Working on all those vocals was exhausting but also really inspiring. I messed around with some different reverbs, some distortion, compression, and other effects to add some differentiation. Sam and I also learned how to side chain while we were mixing this track. We have the guitar dip out a bit during the vocals and pushed the bells a bit forward from the guitar at the end.


Alright, this is the portion of the blog where we talk a bit about the music theory. This song isn’t too technical so we’ll just discuss the chord progression a bit. For me, identifying the key signature is the first step. Once we do that, I like to number the chords 1-7 based on the minor or major scale. The song starts with an F# minor chord and it utilizes the most common chords in the key of F#m, and plays only the notes found in that minor scale. Having all 3 of these in any song makes it much easier to define the key.
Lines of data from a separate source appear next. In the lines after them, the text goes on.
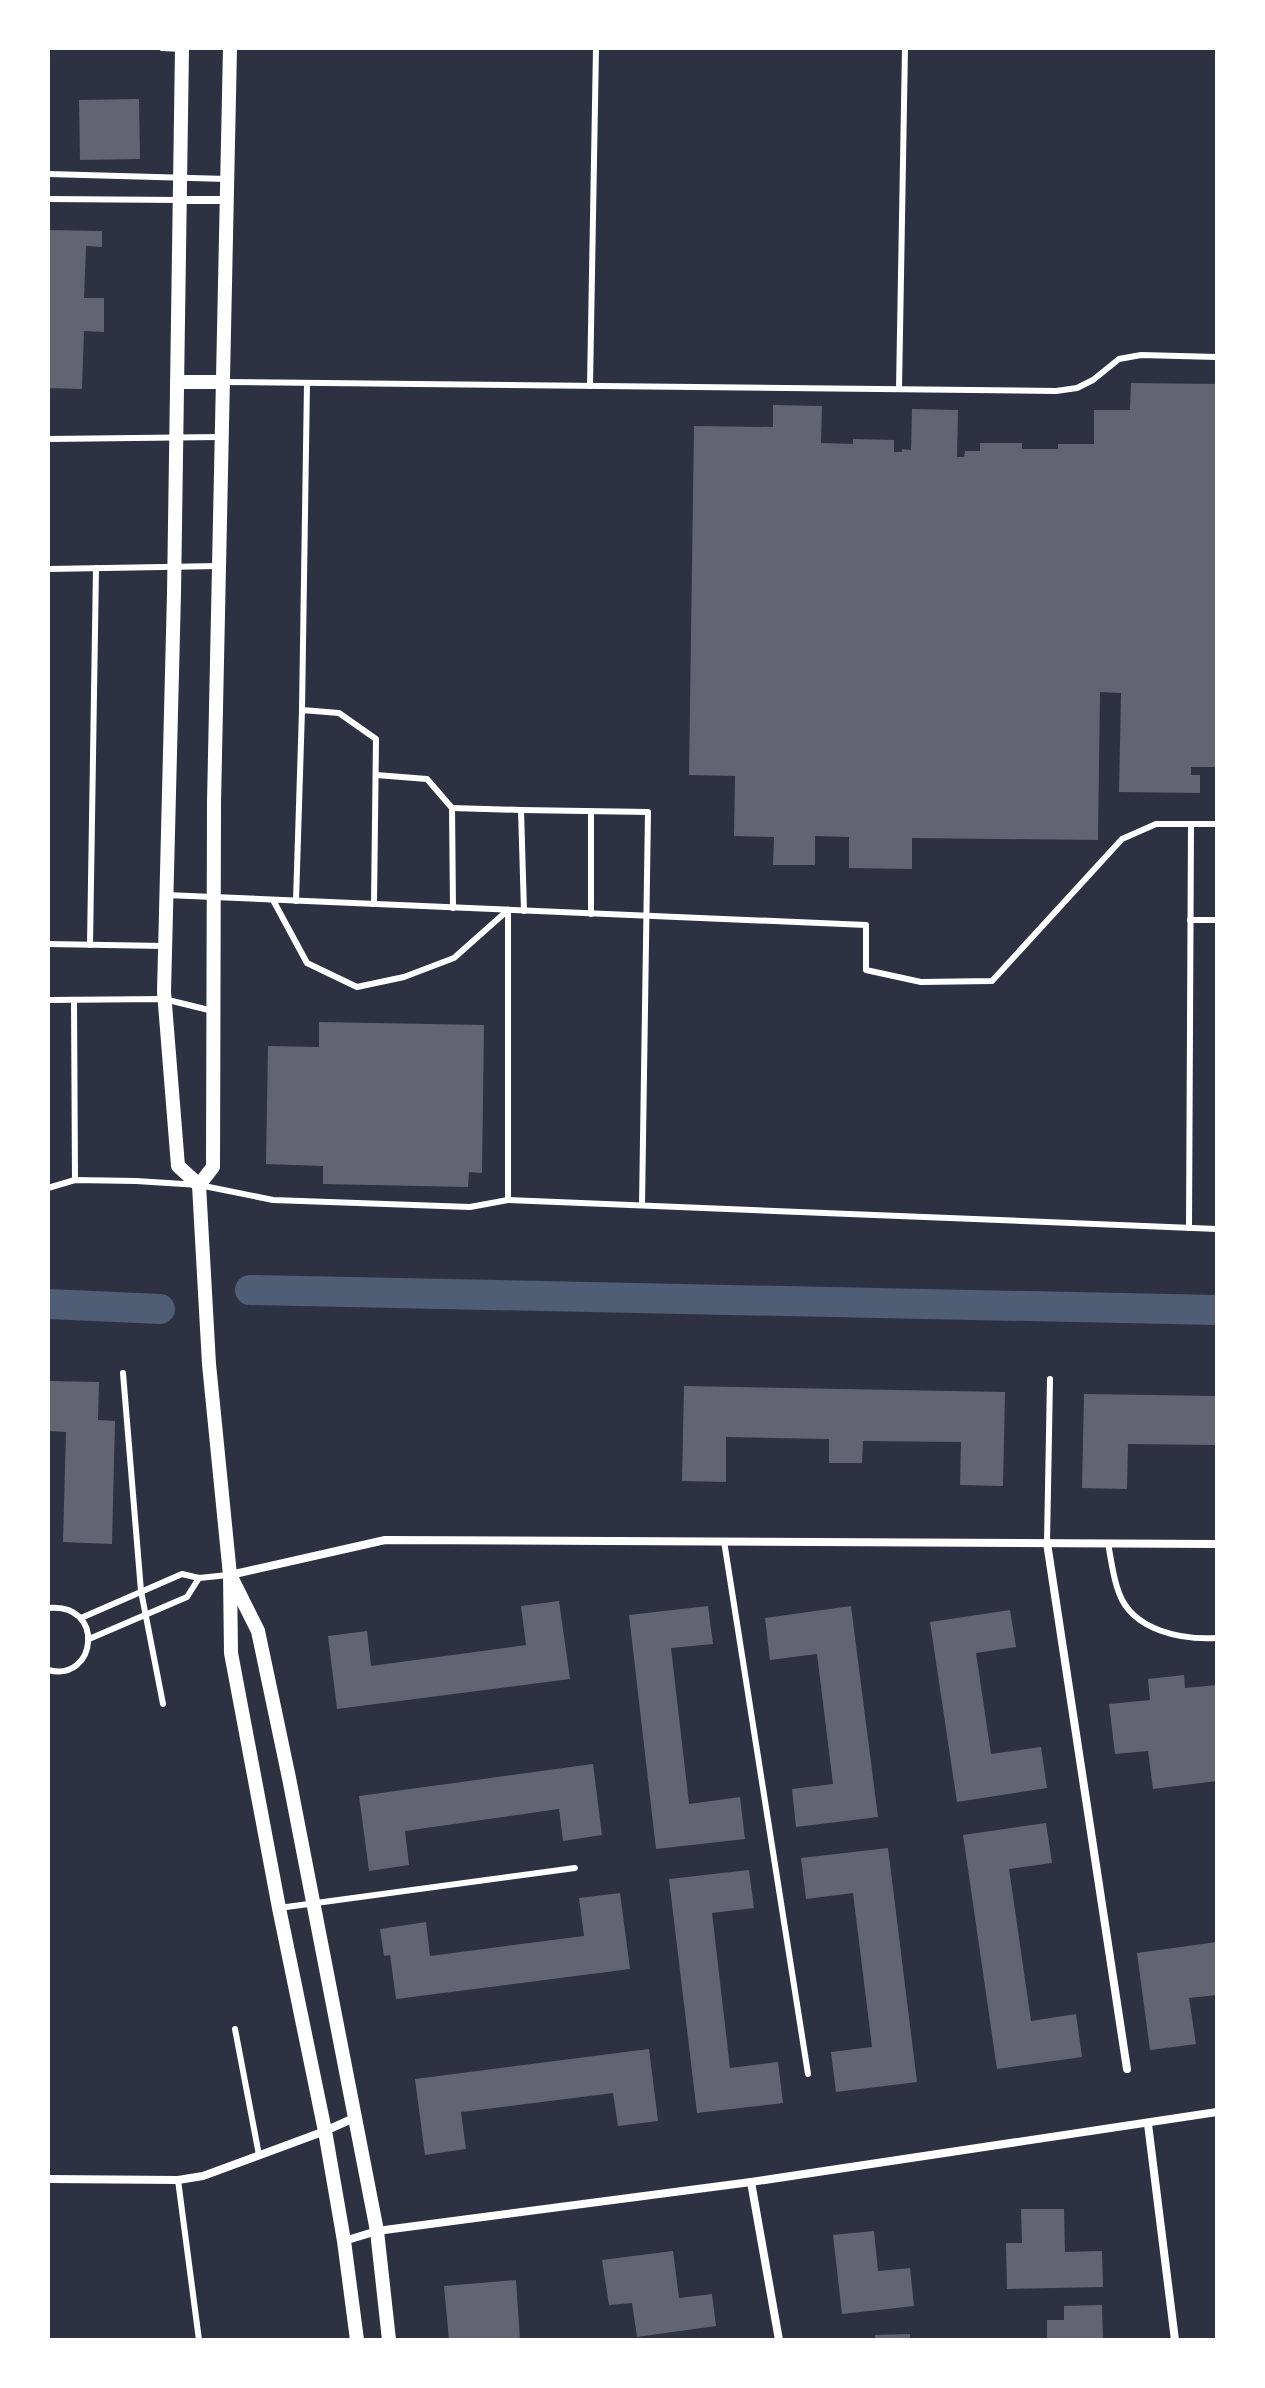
<svg xmlns="http://www.w3.org/2000/svg" width="1265" height="2388" font-family="'Titillium Web',sans-serif">
<rect width="100%" height="100%" fill="#2d3142"/>
<g fill="none" stroke-linecap="round" stroke-linejoin="round">
<g stroke="#4f5d75" stroke-width="30">
<path d="M 250,1290 L 1217,1310"/>
<path d="M 48,1304 L 160,1309"/>
</g>
</g>
<g fill="#626471">
<path d="M 139,99 L 140,159 L 80,160 L 79,100 Z"/>
<path d="M 48,230 L 102,231 L 102,247 L 86,246 L 84,298 L 104,298 L 104,332 L 84,331 L 82,389 L 48,388 Z"/>
<path d="M 1131,383 L 1217,384 L 1217,767 L 1191,767 L 1191,775 L 1200,775 L 1200,793 L 1119,792 L 1121,693 L 1100,692 L 1098,840 L 912,838 L 912,869 L 849,868 L 849,837 L 815,836 L 815,865 L 773,865 L 774,837 L 734,836 L 735,776 L 689,775 L 694,426 L 773,427 L 773,405 L 822,406 L 821,443 L 853,444 L 853,439 L 894,440 L 894,452 L 902,452 L 902,449 L 911,450 L 912,409 L 958,410 L 957,457 L 964,457 L 965,451 L 980,451 L 980,443 L 1022,443 L 1022,449 L 1058,449 L 1058,444 L 1094,444 L 1094,410 L 1130,410 Z"/>
<path d="M 319,1022 L 484,1025 L 482,1173 L 469,1172 L 468,1187 L 323,1184 L 323,1166 L 266,1164 L 268,1046 L 319,1047 Z"/>
<path d="M 48,1381 L 99,1382 L 98,1420 L 115,1421 L 112,1544 L 63,1542 L 66,1432 L 48,1431 Z"/>
<path d="M 684,1386 L 1005,1392 L 1003,1486 L 960,1485 L 961,1442 L 863,1441 L 862,1463 L 829,1463 L 829,1439 L 726,1437 L 726,1482 L 682,1481 Z"/>
<path d="M 1084,1394 L 1217,1396 L 1217,1445 L 1128,1444 L 1127,1489 L 1082,1488 Z"/>
<path d="M 559,1601 L 570,1679 L 337,1709 L 328,1636 L 367,1631 L 371,1666 L 526,1645 L 521,1606 Z"/>
<path d="M 708,1606 L 713,1644 L 671,1648 L 689,1804 L 740,1797 L 745,1839 L 656,1849 L 629,1615 Z"/>
<path d="M 851,1606 L 878,1817 L 796,1827 L 792,1789 L 833,1784 L 817,1654 L 770,1660 L 765,1618 Z"/>
<path d="M 1010,1610 L 1016,1647 L 976,1653 L 991,1754 L 1041,1747 L 1047,1788 L 957,1802 L 930,1622 Z"/>
<path d="M 1184,1675 L 1185,1688 L 1217,1685 L 1217,1781 L 1153,1789 L 1148,1751 L 1115,1754 L 1109,1704 L 1150,1700 L 1148,1679 Z"/>
<path d="M 593,1764 L 602,1835 L 563,1841 L 559,1809 L 405,1831 L 409,1865 L 369,1871 L 359,1796 Z"/>
<path d="M 1046,1823 L 1052,1863 L 1009,1869 L 1031,2021 L 1076,2014 L 1082,2057 L 997,2069 L 963,1835 Z"/>
<path d="M 888,1848 L 917,2082 L 836,2092 L 831,2052 L 872,2047 L 853,1893 L 806,1899 L 801,1858 Z"/>
<path d="M 749,1870 L 754,1908 L 712,1913 L 730,2068 L 778,2062 L 783,2103 L 697,2113 L 669,1879 Z"/>
<path d="M 620,1893 L 630,1969 L 396,1999 L 390,1955 L 384,1956 L 380,1929 L 426,1922 L 430,1956 L 584,1936 L 579,1898 Z"/>
<path d="M 1217,1942 L 1217,1995 L 1189,1998 L 1196,2044 L 1150,2050 L 1137,1953 Z"/>
<path d="M 649,2049 L 658,2121 L 618,2126 L 613,2093 L 461,2112 L 466,2149 L 425,2155 L 415,2079 Z"/>
<path d="M 1021,2209 L 1064,2209 L 1065,2252 L 1102,2251 L 1103,2287 L 1007,2289 L 1006,2243 L 1022,2243 Z"/>
<path d="M 874,2231 L 878,2271 L 910,2268 L 914,2306 L 842,2314 L 833,2235 Z"/>
<path d="M 673,2251 L 679,2298 L 712,2294 L 716,2326 L 637,2337 L 632,2303 L 609,2305 L 602,2260 Z"/>
<path d="M 516,2280 L 520,2340 L 449,2340 L 444,2286 Z"/>
<path d="M 1102,2305 L 1103,2340 L 1047,2340 L 1047,2320 L 1064,2320 L 1064,2306 Z"/>
<path d="M 910,2334 L 910,2340 L 875,2340 L 875,2335 Z"/>
</g>
<g fill="none" stroke-linecap="round" stroke-linejoin="round">
<g stroke="#fff" stroke-width="6">
<path d="M 162,48 L 182,49"/>
<path d="M 48,174 L 227,179"/>
<path d="M 48,199 L 180,200"/>
<path d="M 223,382 L 1056,391 L 1077,388 L 1093,380 L 1119,359 L 1141,355 L 1217,357"/>
<path d="M 590,386 L 596,48"/>
<path d="M 899,389 L 905,48"/>
<path d="M 48,439 L 220,437"/>
<path d="M 48,569 L 219,566"/>
<path d="M 302,710 L 307,383"/>
<path d="M 376,775 L 427,779 L 452,808 L 453,908"/>
<path d="M 452,808 L 521,810 L 524,911"/>
<path d="M 521,810 L 648,812 L 642,1205"/>
<path d="M 591,812 L 591,914"/>
<path d="M 166,895 L 866,925 L 866,970 L 921,982 L 992,981 L 1122,839 L 1156,824 L 1217,824"/>
<path d="M 273,900 L 307,963 L 357,987 L 404,977 L 454,958 L 508,910"/>
<path d="M 296,901 L 302,710 L 339,713 L 376,739 L 374,904"/>
<path d="M 508,911 L 508,1200"/>
<path d="M 1190,920 L 1217,920"/>
<path d="M 48,944 L 164,946"/>
<path d="M 90,945 L 96,568"/>
<path d="M 48,1000 L 164,999 L 213,1011"/>
<path d="M 74,1000 L 75,1180"/>
<path d="M 48,1188 L 75,1180 L 136,1181 L 199,1185 L 273,1200 L 470,1207 L 508,1200 L 1217,1229"/>
<path d="M 1189,1228 L 1191,824"/>
<path d="M 123,1373 L 141,1591 L 163,1704"/>
<path d="M 724,1541 L 808,2074"/>
<path d="M 1047,1543 L 1050,1379"/>
<path d="M 1108,1543 C 1111,1559 1113,1578 1119,1593 C 1133,1631 1182,1640 1217,1638"/>
<path d="M 48,1608 C 106,1602 97,1683 48,1670"/>
<path d="M 81,1618 L 182,1574 L 199,1578 L 228,1575"/>
<path d="M 89,1639 L 187,1597 L 199,1578"/>
<path d="M 279,1908 L 575,1868"/>
<path d="M 235,2029 L 259,2155"/>
<path d="M 178,2180 L 199,2340"/>
</g>
<g stroke="#fff" stroke-width="8">
<path d="M 180,200 L 226,200"/>
<path d="M 1047,1543 L 1127,2069"/>
<path d="M 230,1575 L 385,1540 L 1217,1544"/>
<path d="M 1148,2124 L 1175,2340"/>
<path d="M 48,2179 L 178,2180 L 203,2176 L 325,2131 L 354,2118"/>
<path d="M 751,2182 L 779,2340"/>
<path d="M 344,2241 L 377,2231 L 751,2182 L 1217,2112"/>
</g>
<g stroke="#fff" stroke-width="14">
<path d="M 182,48 L 174,593 L 164,992 L 178,1166 L 199,1185"/>
<path d="M 230,48 L 214,803 L 213,1167 L 199,1185 L 209,1364 L 230,1575 L 231,1653 L 279,1908 L 325,2131 L 344,2241 L 357,2340"/>
<path d="M 177,382 L 223,382"/>
<path d="M 232,1579 L 258,1631 L 289,1778 L 377,2231 L 389,2340"/>
</g>
</g>
<rect width="1265" height="2388" fill="none" stroke="#ffffff" stroke-width="100"/>
</svg>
So the song is in F#m.


I like to number our chords in that key. 1 is F#m, 2 is G#dim, 3 is A major, 4 is Bm, 5 is C#m, 6 is D major, 7 is E major. Numbering these makes it easier to discuss each chord progression. The first verse is F#m, A, E so we have a minor 1,3,7.

The chorus is D, A, E, F#m, E so it’s a 6, 3, 7, 1, 7.
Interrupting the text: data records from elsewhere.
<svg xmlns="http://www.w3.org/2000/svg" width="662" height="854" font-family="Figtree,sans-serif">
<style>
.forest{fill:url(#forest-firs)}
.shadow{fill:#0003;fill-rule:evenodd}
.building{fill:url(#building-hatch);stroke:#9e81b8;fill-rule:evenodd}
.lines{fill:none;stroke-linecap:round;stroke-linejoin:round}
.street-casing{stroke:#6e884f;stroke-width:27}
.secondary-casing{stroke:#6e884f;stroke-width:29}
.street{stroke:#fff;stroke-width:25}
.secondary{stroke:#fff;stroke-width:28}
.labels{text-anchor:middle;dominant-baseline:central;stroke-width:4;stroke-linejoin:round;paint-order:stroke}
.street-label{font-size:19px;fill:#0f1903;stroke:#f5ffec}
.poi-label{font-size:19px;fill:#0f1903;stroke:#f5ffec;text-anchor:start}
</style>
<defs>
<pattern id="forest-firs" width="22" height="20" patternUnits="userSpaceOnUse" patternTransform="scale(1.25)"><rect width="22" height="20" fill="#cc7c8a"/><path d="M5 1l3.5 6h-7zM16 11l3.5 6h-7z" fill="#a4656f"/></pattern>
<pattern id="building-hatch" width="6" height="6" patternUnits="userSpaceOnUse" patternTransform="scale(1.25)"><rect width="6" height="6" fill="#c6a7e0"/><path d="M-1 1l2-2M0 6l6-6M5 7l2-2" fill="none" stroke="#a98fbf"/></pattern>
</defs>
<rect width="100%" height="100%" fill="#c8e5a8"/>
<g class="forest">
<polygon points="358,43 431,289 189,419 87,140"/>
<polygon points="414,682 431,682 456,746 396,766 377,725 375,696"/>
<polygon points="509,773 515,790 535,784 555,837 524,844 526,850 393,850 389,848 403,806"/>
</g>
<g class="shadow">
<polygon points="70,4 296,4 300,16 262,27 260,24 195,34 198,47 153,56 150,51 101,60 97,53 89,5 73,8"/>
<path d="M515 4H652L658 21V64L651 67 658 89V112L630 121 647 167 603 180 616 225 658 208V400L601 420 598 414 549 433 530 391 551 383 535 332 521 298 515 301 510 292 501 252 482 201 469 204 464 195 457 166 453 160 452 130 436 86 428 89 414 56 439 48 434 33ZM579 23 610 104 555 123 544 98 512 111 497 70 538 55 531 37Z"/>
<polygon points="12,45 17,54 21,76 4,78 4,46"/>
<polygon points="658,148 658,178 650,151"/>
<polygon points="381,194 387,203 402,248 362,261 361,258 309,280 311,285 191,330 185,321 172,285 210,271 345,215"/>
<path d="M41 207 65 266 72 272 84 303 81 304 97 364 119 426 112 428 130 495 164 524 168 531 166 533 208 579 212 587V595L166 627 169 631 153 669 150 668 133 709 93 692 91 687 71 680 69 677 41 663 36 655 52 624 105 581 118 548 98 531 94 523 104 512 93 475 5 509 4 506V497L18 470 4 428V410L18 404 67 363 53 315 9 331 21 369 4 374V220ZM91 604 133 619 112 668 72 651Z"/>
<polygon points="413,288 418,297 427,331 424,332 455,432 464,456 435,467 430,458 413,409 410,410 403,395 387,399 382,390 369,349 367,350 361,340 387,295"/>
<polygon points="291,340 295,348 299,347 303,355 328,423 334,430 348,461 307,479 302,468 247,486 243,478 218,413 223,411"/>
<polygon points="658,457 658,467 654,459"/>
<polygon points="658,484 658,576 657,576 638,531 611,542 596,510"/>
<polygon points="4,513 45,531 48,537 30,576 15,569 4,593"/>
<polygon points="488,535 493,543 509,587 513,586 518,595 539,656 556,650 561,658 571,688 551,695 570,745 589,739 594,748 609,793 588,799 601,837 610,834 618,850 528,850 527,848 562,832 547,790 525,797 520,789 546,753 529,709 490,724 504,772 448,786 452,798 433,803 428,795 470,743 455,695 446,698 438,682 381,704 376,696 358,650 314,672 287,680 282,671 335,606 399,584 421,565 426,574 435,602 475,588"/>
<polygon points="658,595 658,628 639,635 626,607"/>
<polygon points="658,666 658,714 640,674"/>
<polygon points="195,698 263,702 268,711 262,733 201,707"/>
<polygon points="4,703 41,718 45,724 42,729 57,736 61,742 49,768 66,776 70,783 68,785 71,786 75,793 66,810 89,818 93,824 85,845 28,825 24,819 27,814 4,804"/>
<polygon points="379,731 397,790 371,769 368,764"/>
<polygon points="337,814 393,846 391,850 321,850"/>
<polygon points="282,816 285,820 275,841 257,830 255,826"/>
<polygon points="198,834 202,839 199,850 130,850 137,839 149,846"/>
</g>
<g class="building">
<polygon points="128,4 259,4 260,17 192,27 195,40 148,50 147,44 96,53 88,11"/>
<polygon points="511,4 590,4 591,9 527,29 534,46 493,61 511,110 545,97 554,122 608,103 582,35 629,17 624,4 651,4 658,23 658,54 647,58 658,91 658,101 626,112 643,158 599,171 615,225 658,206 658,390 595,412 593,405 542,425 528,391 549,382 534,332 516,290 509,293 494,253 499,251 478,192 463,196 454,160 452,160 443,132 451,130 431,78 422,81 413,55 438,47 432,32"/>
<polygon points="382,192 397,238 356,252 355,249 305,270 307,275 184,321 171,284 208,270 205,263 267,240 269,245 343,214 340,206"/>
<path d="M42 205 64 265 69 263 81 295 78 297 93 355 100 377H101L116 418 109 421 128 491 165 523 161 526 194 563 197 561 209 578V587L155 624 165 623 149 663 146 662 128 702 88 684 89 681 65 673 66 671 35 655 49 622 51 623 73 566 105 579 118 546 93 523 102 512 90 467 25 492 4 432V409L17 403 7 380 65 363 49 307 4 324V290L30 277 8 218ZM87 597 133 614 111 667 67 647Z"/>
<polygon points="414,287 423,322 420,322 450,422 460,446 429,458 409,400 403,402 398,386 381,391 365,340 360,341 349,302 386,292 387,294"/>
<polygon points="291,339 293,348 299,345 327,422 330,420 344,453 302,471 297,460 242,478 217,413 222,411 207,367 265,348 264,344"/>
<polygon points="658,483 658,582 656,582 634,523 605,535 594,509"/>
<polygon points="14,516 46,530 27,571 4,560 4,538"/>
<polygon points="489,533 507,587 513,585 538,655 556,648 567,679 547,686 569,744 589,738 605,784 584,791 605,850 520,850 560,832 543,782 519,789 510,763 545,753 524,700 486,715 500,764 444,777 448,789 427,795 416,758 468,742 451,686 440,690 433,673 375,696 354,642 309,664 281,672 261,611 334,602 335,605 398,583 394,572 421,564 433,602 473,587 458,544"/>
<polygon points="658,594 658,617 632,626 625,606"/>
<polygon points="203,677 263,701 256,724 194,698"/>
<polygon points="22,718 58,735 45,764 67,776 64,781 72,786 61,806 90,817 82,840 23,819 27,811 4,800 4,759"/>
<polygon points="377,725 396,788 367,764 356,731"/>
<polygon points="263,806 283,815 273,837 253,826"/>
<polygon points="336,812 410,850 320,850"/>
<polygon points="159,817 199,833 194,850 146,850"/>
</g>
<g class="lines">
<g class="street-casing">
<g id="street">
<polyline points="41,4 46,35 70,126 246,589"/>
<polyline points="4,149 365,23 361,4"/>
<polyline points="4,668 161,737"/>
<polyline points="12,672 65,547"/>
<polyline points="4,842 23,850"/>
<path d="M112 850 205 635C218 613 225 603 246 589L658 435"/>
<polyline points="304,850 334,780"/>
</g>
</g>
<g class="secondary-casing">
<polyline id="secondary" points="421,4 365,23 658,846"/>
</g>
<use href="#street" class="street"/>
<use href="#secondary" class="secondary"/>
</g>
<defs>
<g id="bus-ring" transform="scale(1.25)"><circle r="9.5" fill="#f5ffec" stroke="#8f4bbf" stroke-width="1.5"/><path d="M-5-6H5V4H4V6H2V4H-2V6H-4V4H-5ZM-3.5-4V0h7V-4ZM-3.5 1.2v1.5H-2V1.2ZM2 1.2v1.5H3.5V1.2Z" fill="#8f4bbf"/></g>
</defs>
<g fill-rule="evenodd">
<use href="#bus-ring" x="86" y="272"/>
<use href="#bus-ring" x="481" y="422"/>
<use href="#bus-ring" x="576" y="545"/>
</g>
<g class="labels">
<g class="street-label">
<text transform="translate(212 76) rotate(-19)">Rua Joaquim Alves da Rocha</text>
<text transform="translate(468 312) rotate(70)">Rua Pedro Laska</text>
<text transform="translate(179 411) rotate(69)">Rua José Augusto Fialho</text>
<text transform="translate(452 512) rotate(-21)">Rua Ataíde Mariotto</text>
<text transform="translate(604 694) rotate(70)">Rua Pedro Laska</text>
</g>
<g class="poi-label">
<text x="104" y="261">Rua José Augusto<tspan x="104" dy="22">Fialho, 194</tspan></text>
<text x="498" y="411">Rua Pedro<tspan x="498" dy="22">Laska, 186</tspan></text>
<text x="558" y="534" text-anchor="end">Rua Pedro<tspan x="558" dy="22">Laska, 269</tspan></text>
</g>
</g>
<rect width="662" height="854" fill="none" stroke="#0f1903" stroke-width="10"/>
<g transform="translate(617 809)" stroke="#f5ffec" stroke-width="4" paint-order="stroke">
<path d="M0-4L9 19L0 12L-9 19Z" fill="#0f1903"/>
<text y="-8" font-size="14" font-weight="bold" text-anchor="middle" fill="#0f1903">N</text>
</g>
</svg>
The outro is A, F#m, E so a 3, 1, 7.


Now we get into the meaning. The song is about that first feeling of love & connection with someone. It's about those specific memories we hold on to or that stay with us for awhile. It's about the feeling we get when their name comes up in a conversation or when we visit a place that reminds us of them. I used to think I was alone with this experience because it seems pretty unbearable if all of us were dealing with it. I'm finding it is more common than I thought and that research is showing how significant this first interaction of love is and how it affects our future relationships. The point of this song is not to dwell in sorrow or to ache for what was. It is to remind us of our first experience with love. It may be painful to be reminded, or not, but based on how impactful these experiences are for the majority of people, it is important that we don't suppress or neglect. Considering how we were introduced to love can help us understand what we value in relationships, why we might be insecure about certain interactions, and how we might take better care of ourself and the other person as we learn to love more honestly and deeply.


I think the lyrics for this song are pretty straight forward so I don’t feel the need to go into detail but I would like to talk about one line. This line has always meant a lot to me and gets me thinking every time. The line is.. “Should I sing a hopeful song instead?”

A lot of our music is slower and uses chords associated with being sad so I’ve been asked quite a lot why I make sad music. Songwriting for me has never been something I thought would be cool to do or try. So I haven’t ever thought, I’d like to write a fun or happy song or sad or whatever. This process has always sort of stumbled out. I feel like I don’t have a lot of control over the songs I write other than that they are a reflection of how I’m doing or what I’ve been doing. So this question of “Should I write a hopeful song instead” is kind of pointing out that I could think and write a happy song but what’s really worked is when I write what I need to write. The honesty of expression has always meant more to me than what it sounds like musically.


I had really been looking forward to recording something on voice memos with my phone and then using it on a song and it finally happened. I was dropping Sam off after recording and there were birds singing when we got to her house. We were listening to the song to check the mix and we both heard how nice the birds sounded with it. I stuck my phone out of the window and captured 5 minutes of the birds. We put the audio file in the next day and now have some birdsong in our track.

We hope you go back and listen to the song after reading this entry and we hope it treats you well. We know it's work but it's worth it.